This is a plan to open data to all and I think that's very commendable.

------
steve_adams_86
This is interesting and I hope they find success. I couldn't tell if the data
resolution is intended to be better than their posted minimums, but it seems
very coarse to me if they're using state of the art multibeam tech. Even so,
more information from non-invasive and non-destructive exploration of our
oceans is very helpful and welcome.

At first I thought they may have intentions of making this data useful for
hydrography, but it seems that type of work will remain separate. My partner
does hydrographic work for Canada's ENCs (both above and below water), and the
sheer scale of their data collection and processing from surveying to QA is
just crazy. This project probably can't touch that degree of detail. I believe
there are piles of liability involved too (hence the rigorous QA) - if someone
sinks their boat using your ENC, it's your problem.

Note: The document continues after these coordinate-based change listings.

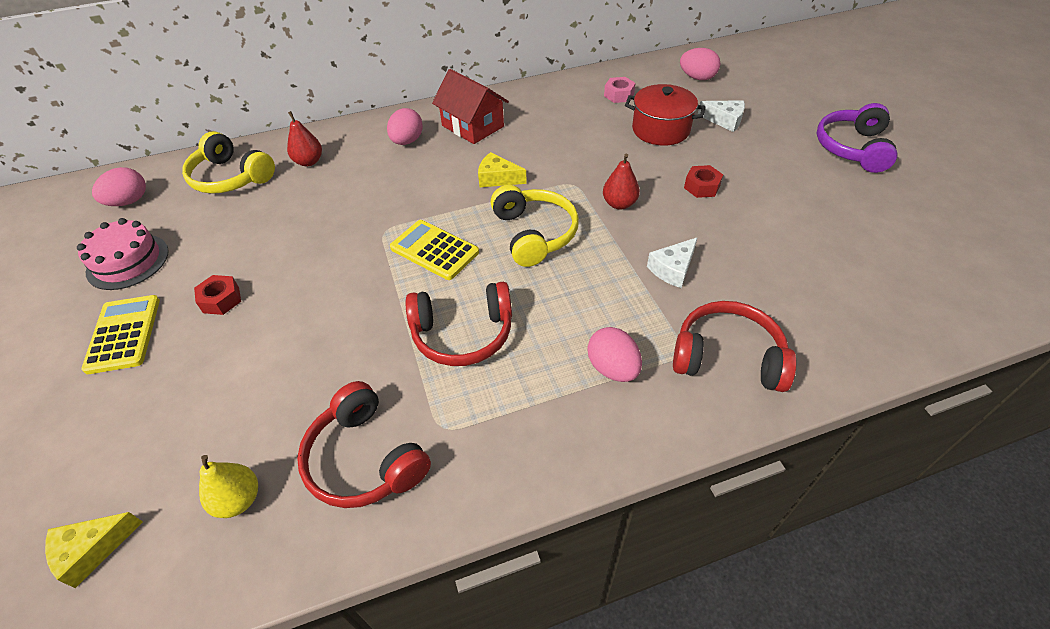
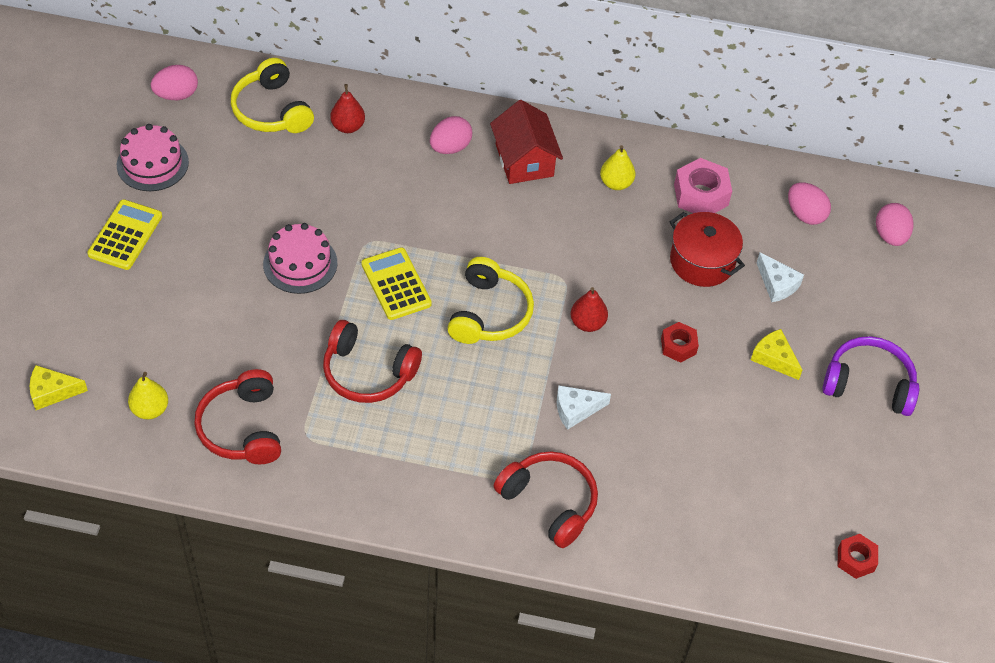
camera: 25 degrees right, 5 degrees up
red nut [194,275,241,315] -> red nut moved to [838,534,878,579]
yellow cheese [478,152,527,187] -> yellow cheese moved to [751,329,802,380]
pink egg [588,327,642,382] -> pink egg moved to [876,203,914,246]
pink nut [604,77,635,103] -> pink nut [674,158,732,213], size x1.62
purple headphones [816,103,897,173] -> purple headphones turned 60 degrees clockwise [823,336,919,416]
none -> pink cake [263,223,337,294]
none -> yellow pear [600,145,635,190]

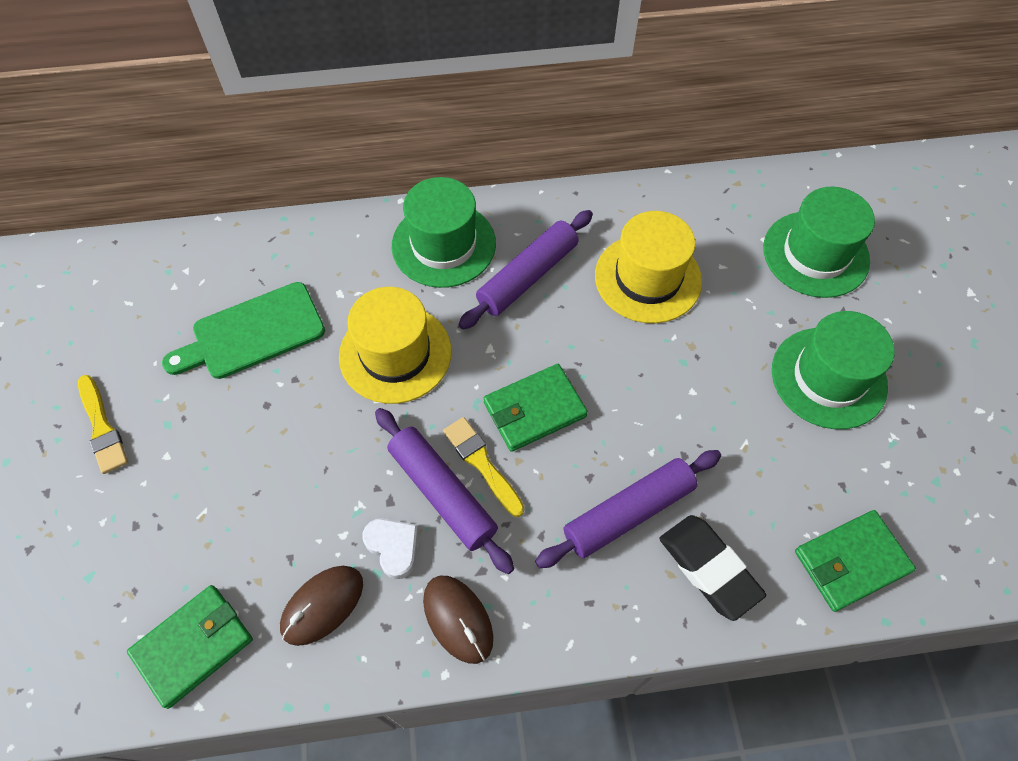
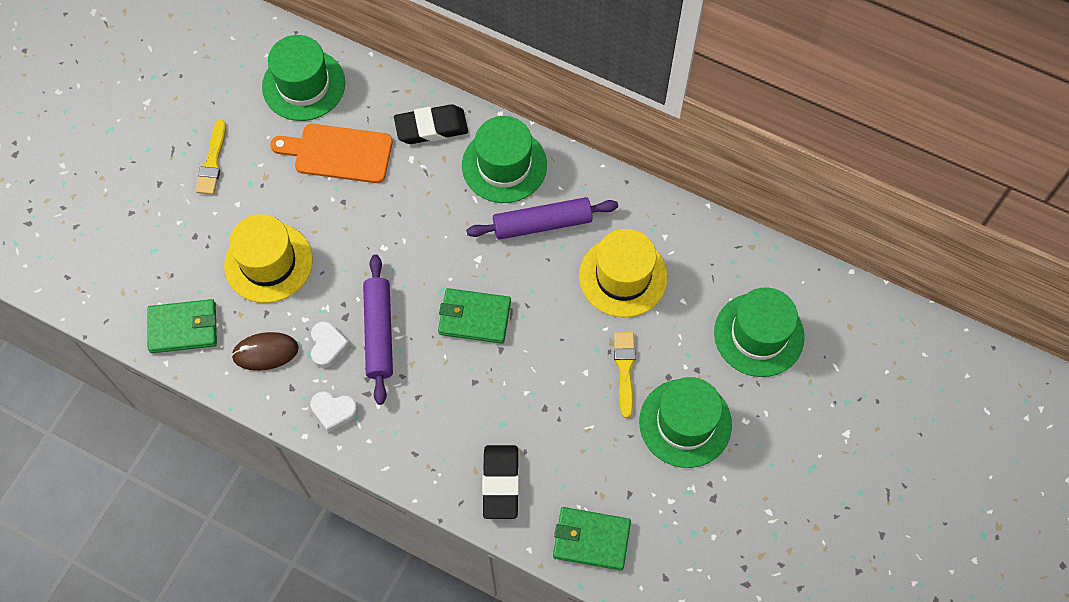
camera: 35 degrees right, 5 degrees up
green cutting board [162,282,325,379] -> orange cutting board [270,124,393,183]
yellow hat [339,287,452,404] -> yellow hat moved to [224,214,313,303]
brown mouse [423,576,493,664] -> white heart [310,392,358,433]
yellow brush [443,417,525,517] -> yellow brush moved to [614,332,636,418]
purple rolling pin [535,450,721,568] -> none
none -> green hat [262,35,345,121]
none -> black eraser [394,104,468,144]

> We know the topography of the Moon and Mars in greater detail than that of
> our own planet.

On the surface this might seem strange, but people should understand that
charting oceans is seriously demanding work, and they're very, very big. If we
could do this more autonomously it would help, but apparently it's not that
simple. It involved a lot of people doing both manual and mental labour for a
long time.

------
RcouF1uZ4gsC
I wonder if the resolution will be enough to locate the remains of Flight
MH370? It still boggles my mind that in the modern era, we can lost something
as large as Boeing 777 and despite years of seaching for it, still can't find
the main portion of the wreckage. Hopefully, this project will change that.

------
imhoguy
Add some pattern recognition and this may be a thing for treasure hunters, or
plane wreck site discoveries.

------
sandworm101
>> " to produce the definitive map of the world ocean floor by 2030 and make
it available to all."

So they are going to release this data? How? Open source? Or will this be a
subscription service? The fact that the website is so unclear makes me think
the later.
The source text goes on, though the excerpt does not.